>>>
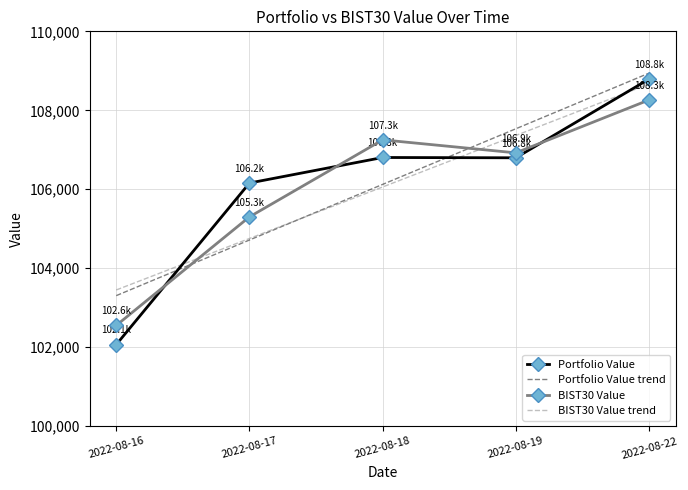

True or false: BIST30 Value has a value of 107251.9 at 2022-08-18.

True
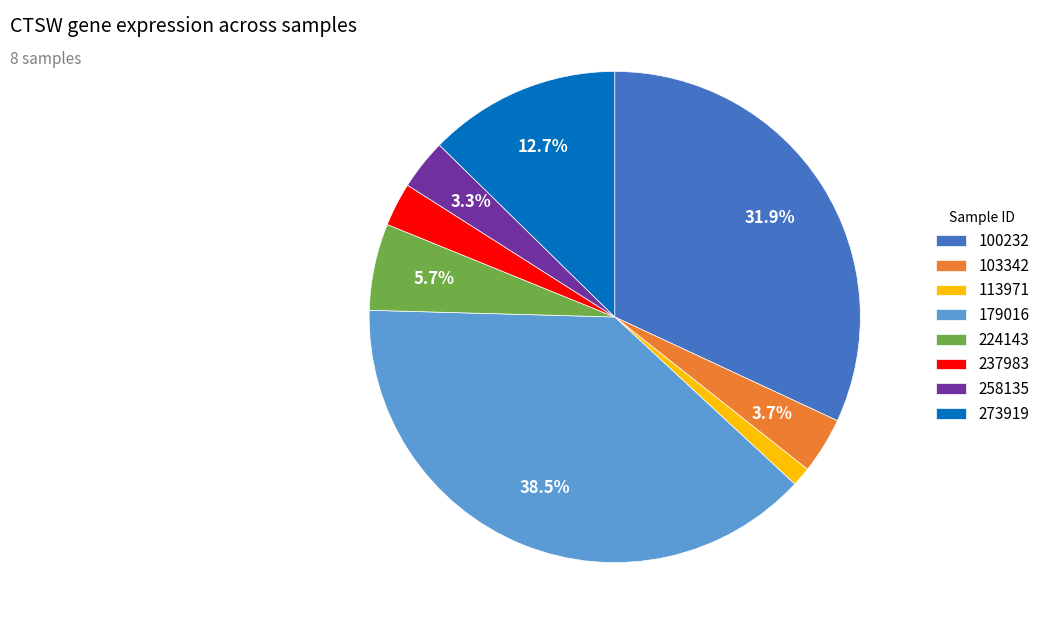

True or false: 237983 accounts for 3% of the total.

True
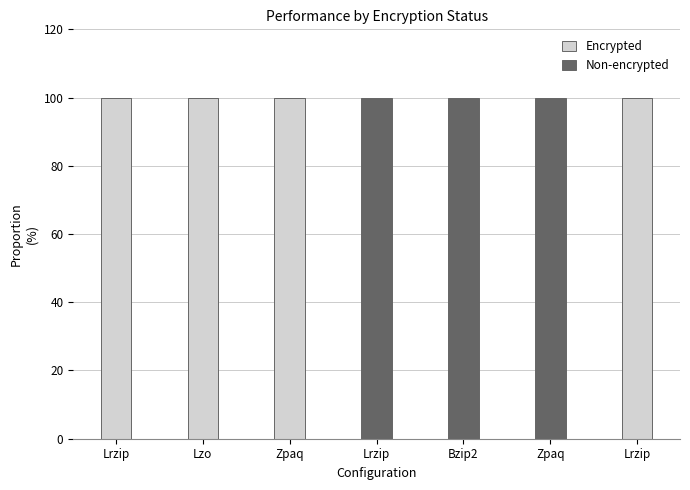

Count the Non-encrypted values in the range 0 to 100.

7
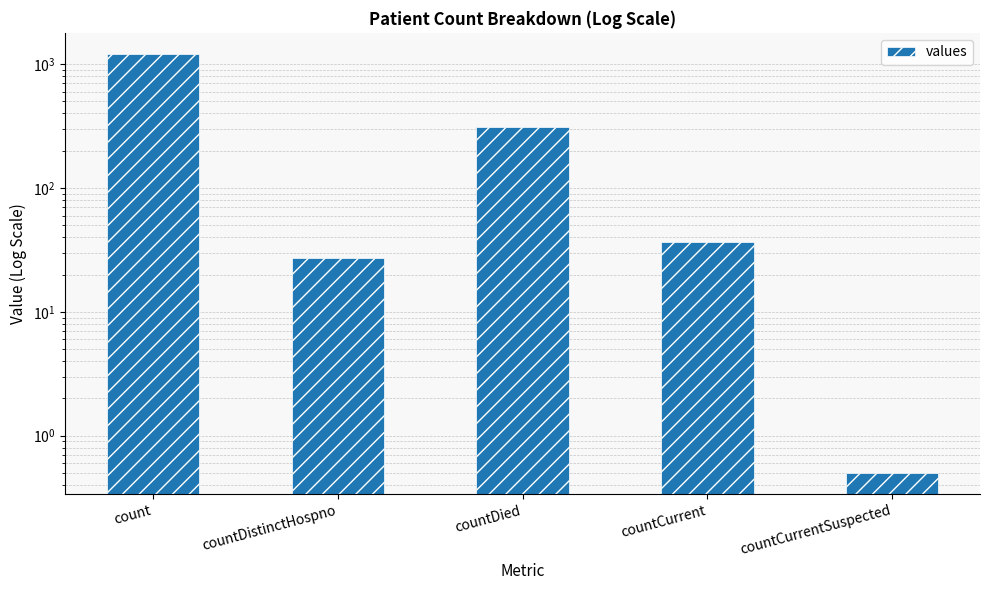

The value at countDistinctHospno is 27.0. True or false?

True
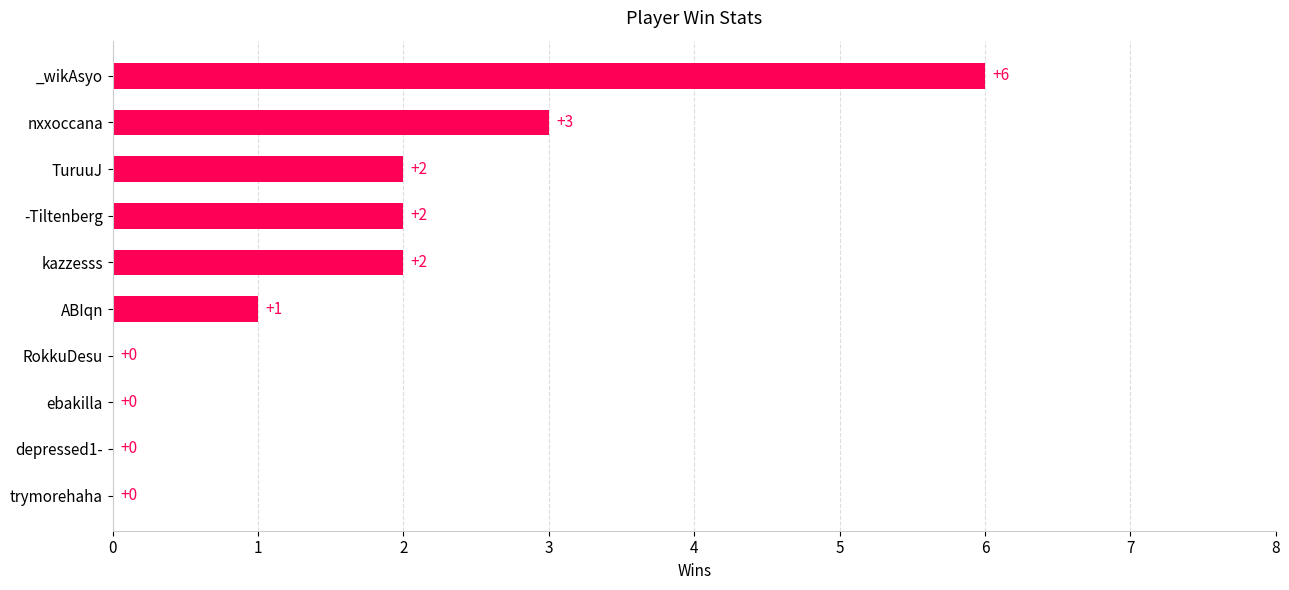

The chart shows a value of 3 at nxxoccana. True or false?

True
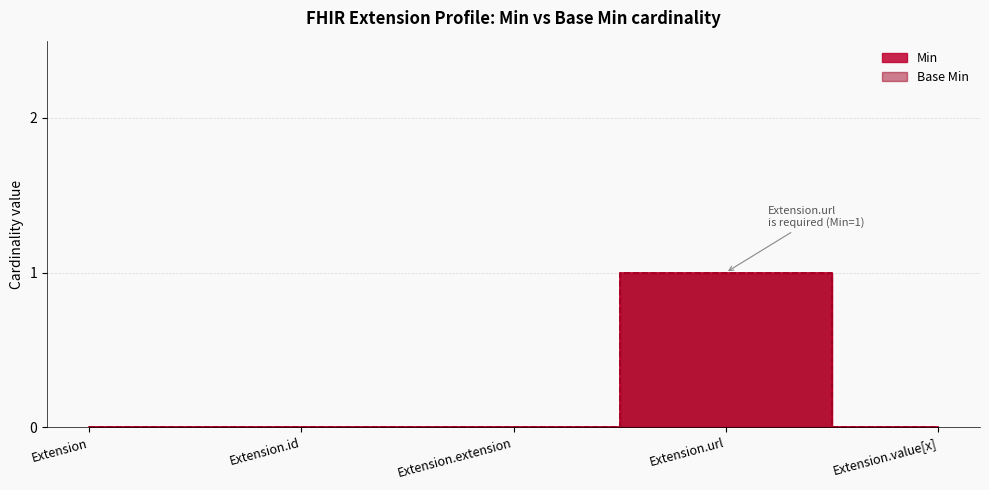

Which has a higher value, Extension.value[x] or Extension.id?

Extension.value[x]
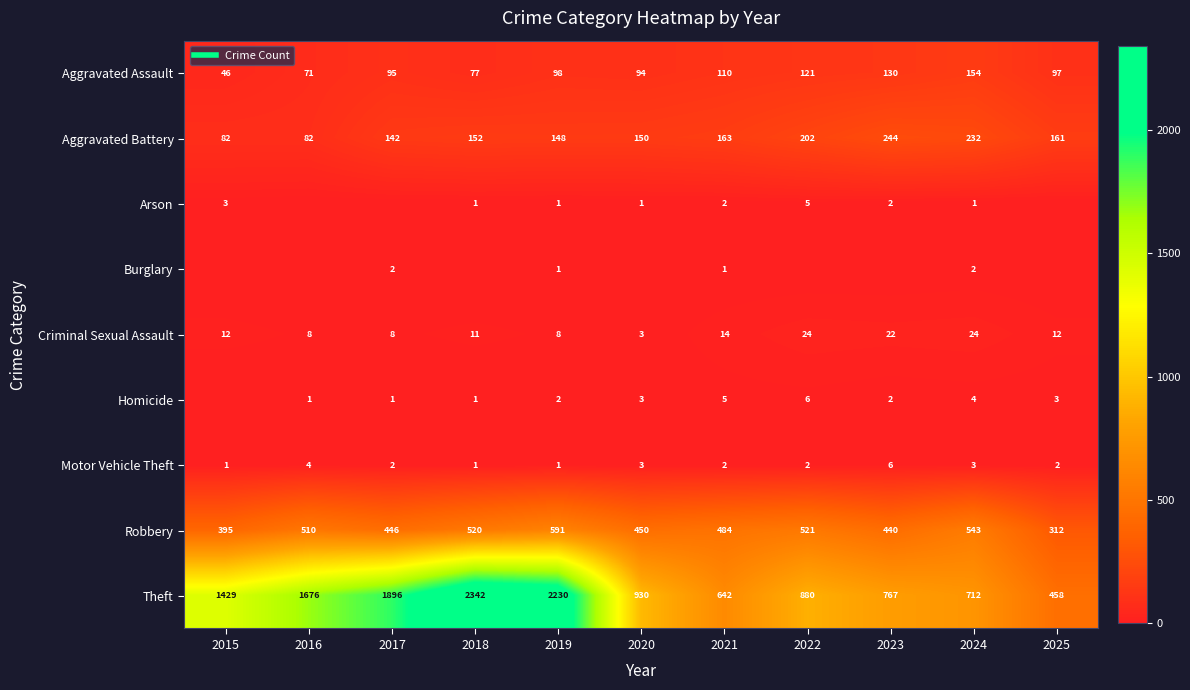

How many positive values does the Arson series have?

8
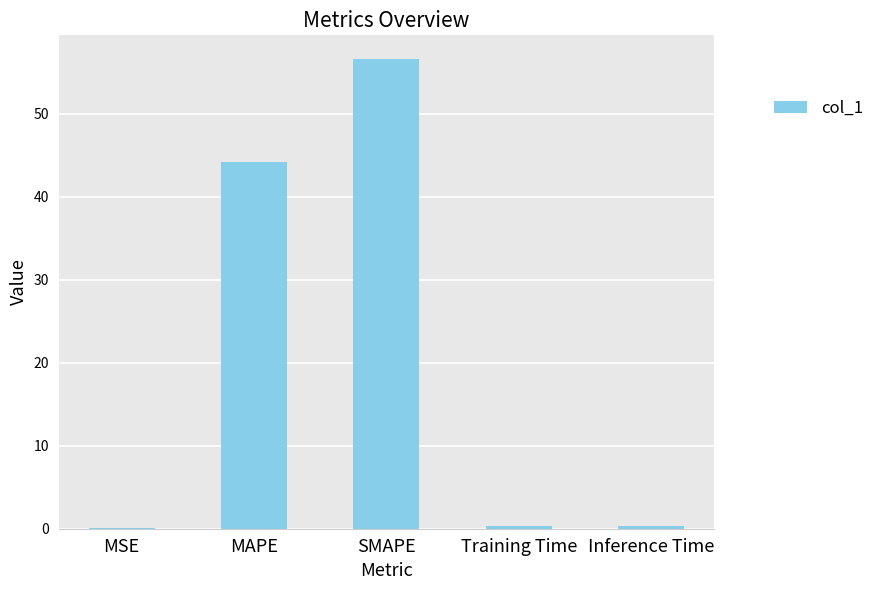

Is it true that the value at MAPE is 44.1?

True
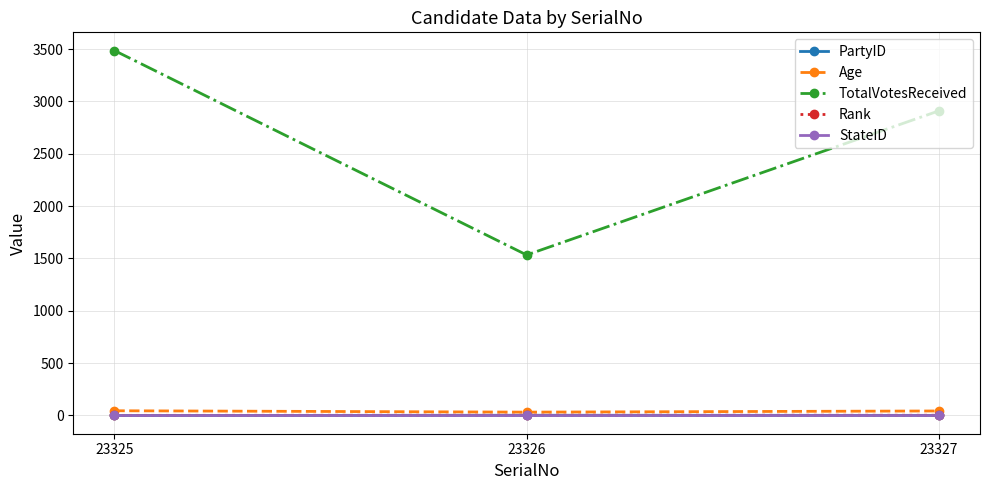

How many data points in PartyID are less than 1?

1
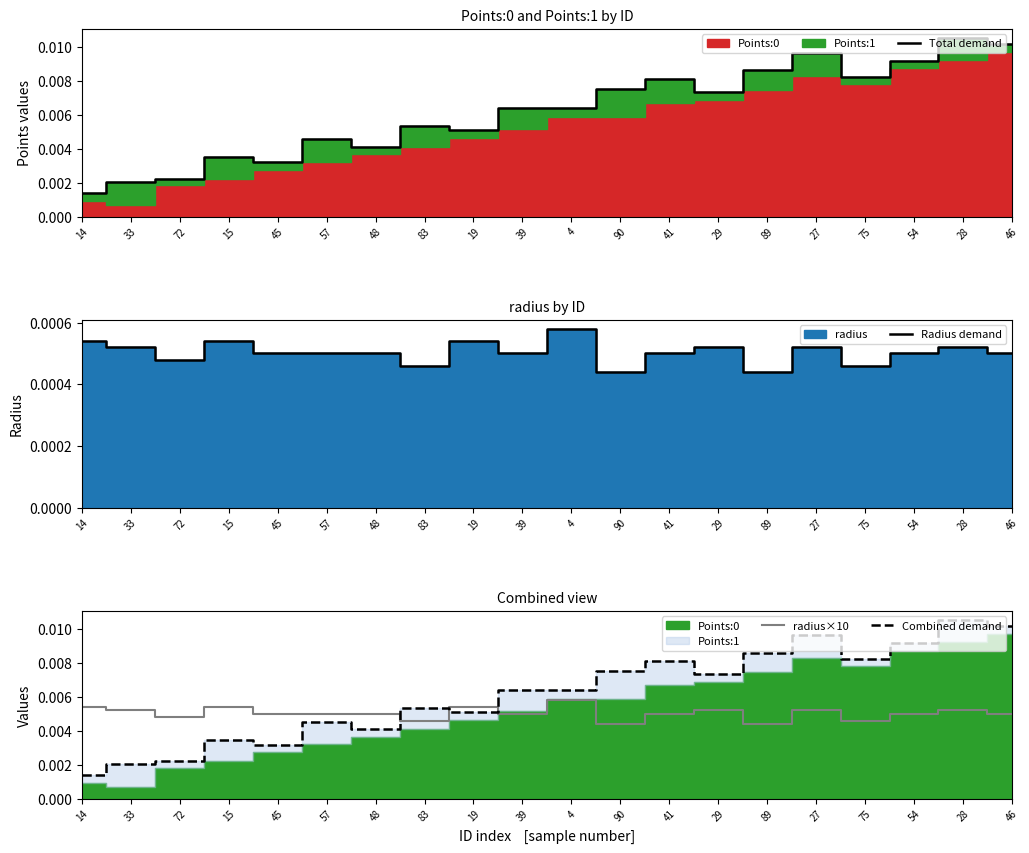

What is the label of the 4th point from the right?

75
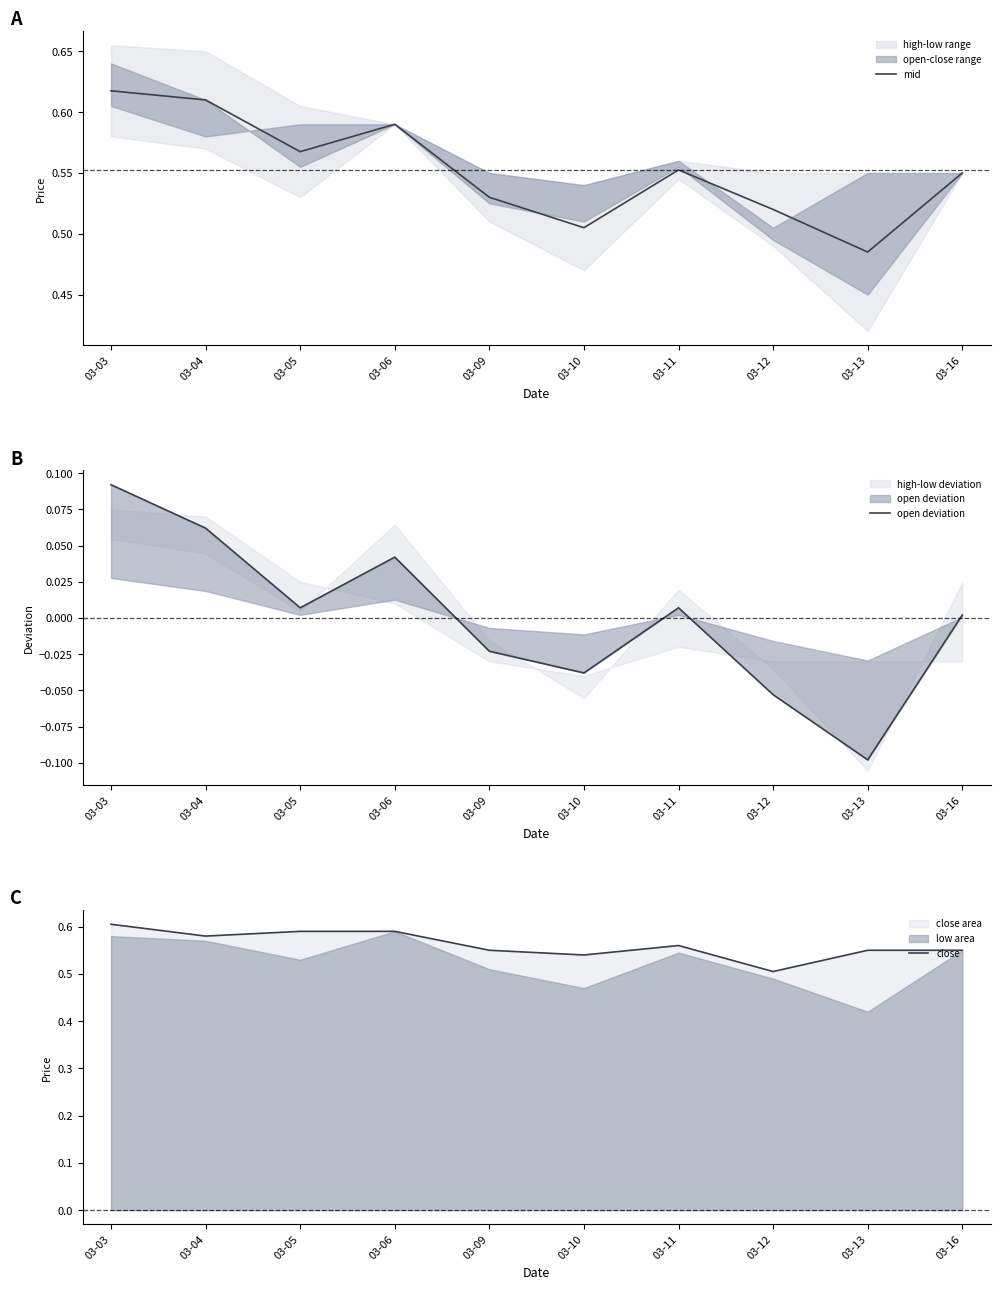

At 03-11, list the series in order from smallest to largest.

open deviation, mid, close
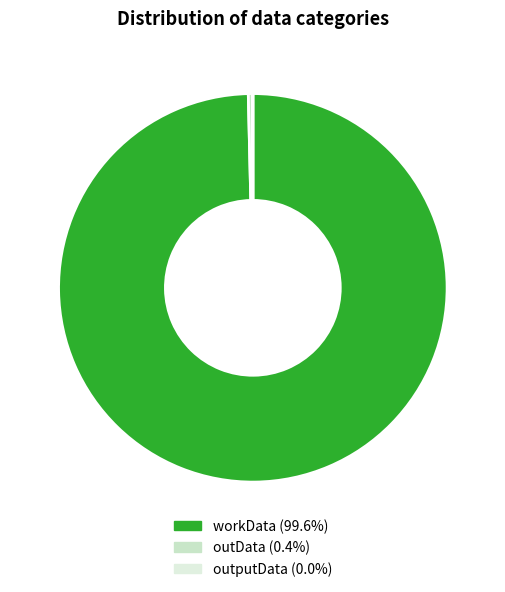

To the nearest percent, what percentage of the pie is workData?

100%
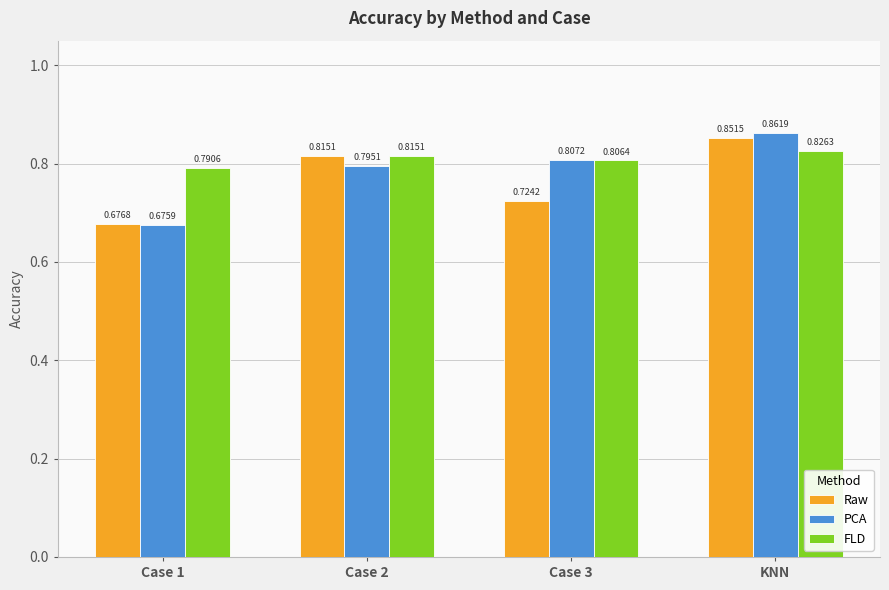

List the series in order of their peak value, lowest first.

FLD, Raw, PCA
<<<
** WORK INSTRUCTIONS **
Return every line of the listing above that contains the word "from".

** SOLUTION **
What is the label of the 4th point from the right?
At 03-11, list the series in order from smallest to largest.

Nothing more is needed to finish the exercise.